- [Recorded data]
==*==

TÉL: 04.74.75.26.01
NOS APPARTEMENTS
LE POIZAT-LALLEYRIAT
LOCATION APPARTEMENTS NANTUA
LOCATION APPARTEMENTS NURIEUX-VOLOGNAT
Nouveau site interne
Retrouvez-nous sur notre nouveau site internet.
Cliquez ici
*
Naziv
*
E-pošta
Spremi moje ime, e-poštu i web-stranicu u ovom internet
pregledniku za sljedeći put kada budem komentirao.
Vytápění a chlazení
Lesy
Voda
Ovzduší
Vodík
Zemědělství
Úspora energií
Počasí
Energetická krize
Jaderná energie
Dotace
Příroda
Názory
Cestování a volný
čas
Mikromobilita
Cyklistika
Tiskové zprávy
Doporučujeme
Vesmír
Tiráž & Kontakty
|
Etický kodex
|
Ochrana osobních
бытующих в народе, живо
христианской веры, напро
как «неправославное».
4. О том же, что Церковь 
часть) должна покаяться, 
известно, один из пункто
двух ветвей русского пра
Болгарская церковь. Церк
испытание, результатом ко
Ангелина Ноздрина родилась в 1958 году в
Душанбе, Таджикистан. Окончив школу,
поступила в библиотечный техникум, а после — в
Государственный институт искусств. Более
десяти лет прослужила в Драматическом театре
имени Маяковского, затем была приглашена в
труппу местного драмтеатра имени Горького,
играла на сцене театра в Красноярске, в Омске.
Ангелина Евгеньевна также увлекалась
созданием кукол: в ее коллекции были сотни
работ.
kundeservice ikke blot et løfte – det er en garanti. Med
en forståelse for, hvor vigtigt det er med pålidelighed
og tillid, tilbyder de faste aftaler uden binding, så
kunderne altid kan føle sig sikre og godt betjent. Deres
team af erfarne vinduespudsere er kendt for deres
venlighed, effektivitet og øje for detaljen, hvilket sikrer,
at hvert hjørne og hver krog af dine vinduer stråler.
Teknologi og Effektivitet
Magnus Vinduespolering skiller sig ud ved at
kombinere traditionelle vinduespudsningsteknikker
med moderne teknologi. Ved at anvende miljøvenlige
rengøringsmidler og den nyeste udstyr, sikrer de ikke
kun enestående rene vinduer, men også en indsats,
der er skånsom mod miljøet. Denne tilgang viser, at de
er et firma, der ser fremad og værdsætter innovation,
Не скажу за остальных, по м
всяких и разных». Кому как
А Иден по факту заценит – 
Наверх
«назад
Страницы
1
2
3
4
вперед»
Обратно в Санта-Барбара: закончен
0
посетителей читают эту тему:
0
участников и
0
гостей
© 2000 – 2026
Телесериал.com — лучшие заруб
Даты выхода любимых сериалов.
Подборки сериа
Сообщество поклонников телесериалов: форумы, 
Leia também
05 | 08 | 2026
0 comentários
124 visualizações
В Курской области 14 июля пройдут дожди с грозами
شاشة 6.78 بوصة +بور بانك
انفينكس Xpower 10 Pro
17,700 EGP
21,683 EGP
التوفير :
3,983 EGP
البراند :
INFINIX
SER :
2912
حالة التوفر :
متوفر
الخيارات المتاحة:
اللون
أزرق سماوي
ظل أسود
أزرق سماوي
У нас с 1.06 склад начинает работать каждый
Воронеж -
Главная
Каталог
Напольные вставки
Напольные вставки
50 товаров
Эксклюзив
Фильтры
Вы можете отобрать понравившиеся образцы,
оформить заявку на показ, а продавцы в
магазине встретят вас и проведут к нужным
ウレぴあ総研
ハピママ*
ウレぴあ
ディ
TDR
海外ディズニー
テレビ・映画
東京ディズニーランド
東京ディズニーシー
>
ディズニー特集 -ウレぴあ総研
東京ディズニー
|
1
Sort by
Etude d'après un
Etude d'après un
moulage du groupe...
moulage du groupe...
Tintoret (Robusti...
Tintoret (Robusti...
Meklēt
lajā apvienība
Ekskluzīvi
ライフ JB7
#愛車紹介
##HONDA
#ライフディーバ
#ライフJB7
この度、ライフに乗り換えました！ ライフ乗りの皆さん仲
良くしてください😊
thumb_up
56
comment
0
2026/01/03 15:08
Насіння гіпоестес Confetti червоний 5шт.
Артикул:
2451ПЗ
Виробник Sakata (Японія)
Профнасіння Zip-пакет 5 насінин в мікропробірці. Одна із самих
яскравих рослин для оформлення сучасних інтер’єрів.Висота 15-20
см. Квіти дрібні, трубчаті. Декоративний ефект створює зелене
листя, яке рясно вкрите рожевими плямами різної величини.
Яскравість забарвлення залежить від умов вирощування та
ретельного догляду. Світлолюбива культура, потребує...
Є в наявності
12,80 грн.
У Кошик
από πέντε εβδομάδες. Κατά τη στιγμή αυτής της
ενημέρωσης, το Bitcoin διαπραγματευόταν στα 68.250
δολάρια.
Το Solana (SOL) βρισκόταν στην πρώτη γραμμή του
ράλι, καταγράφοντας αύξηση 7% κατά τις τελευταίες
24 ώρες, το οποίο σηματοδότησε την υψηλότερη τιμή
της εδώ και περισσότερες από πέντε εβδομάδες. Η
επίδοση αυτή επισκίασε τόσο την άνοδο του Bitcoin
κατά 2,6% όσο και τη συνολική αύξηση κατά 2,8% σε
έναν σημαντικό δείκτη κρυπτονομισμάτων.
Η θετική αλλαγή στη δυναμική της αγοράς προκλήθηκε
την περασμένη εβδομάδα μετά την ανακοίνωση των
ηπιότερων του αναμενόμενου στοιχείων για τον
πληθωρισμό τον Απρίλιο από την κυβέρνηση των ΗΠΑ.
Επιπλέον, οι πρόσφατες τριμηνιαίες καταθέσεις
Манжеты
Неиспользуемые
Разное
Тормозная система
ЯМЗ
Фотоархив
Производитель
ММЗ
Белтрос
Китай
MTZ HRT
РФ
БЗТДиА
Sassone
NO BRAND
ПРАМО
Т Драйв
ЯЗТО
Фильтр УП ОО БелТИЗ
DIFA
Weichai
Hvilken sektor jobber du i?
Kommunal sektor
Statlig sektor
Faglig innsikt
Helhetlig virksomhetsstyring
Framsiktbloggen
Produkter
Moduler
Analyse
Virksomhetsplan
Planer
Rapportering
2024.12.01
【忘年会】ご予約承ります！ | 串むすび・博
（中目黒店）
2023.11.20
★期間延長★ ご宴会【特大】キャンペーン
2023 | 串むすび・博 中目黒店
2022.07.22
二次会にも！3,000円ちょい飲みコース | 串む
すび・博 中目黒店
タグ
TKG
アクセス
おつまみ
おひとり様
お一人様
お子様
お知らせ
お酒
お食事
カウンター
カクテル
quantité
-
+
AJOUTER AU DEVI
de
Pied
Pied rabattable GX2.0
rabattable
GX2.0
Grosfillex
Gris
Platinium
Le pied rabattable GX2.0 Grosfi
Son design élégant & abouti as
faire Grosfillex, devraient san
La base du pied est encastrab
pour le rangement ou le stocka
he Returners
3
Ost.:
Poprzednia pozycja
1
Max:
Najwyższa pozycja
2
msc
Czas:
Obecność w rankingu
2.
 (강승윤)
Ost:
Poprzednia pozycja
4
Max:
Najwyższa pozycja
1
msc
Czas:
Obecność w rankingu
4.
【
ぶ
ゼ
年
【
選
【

==*==

- [Problem to work on] Reproduce the material verbatim, beginning with its first line and stopping after the line that contains "Zemědělství".

- [Answer space]
TÉL: 04.74.75.26.01
NOS APPARTEMENTS
LE POIZAT-LALLEYRIAT
LOCATION APPARTEMENTS NANTUA
LOCATION APPARTEMENTS NURIEUX-VOLOGNAT
Nouveau site interne
Retrouvez-nous sur notre nouveau site internet.
Cliquez ici
*
Naziv
*
E-pošta
Spremi moje ime, e-poštu i web-stranicu u ovom internet
pregledniku za sljedeći put kada budem komentirao.
Vytápění a chlazení
Lesy
Voda
Ovzduší
Vodík
Zemědělství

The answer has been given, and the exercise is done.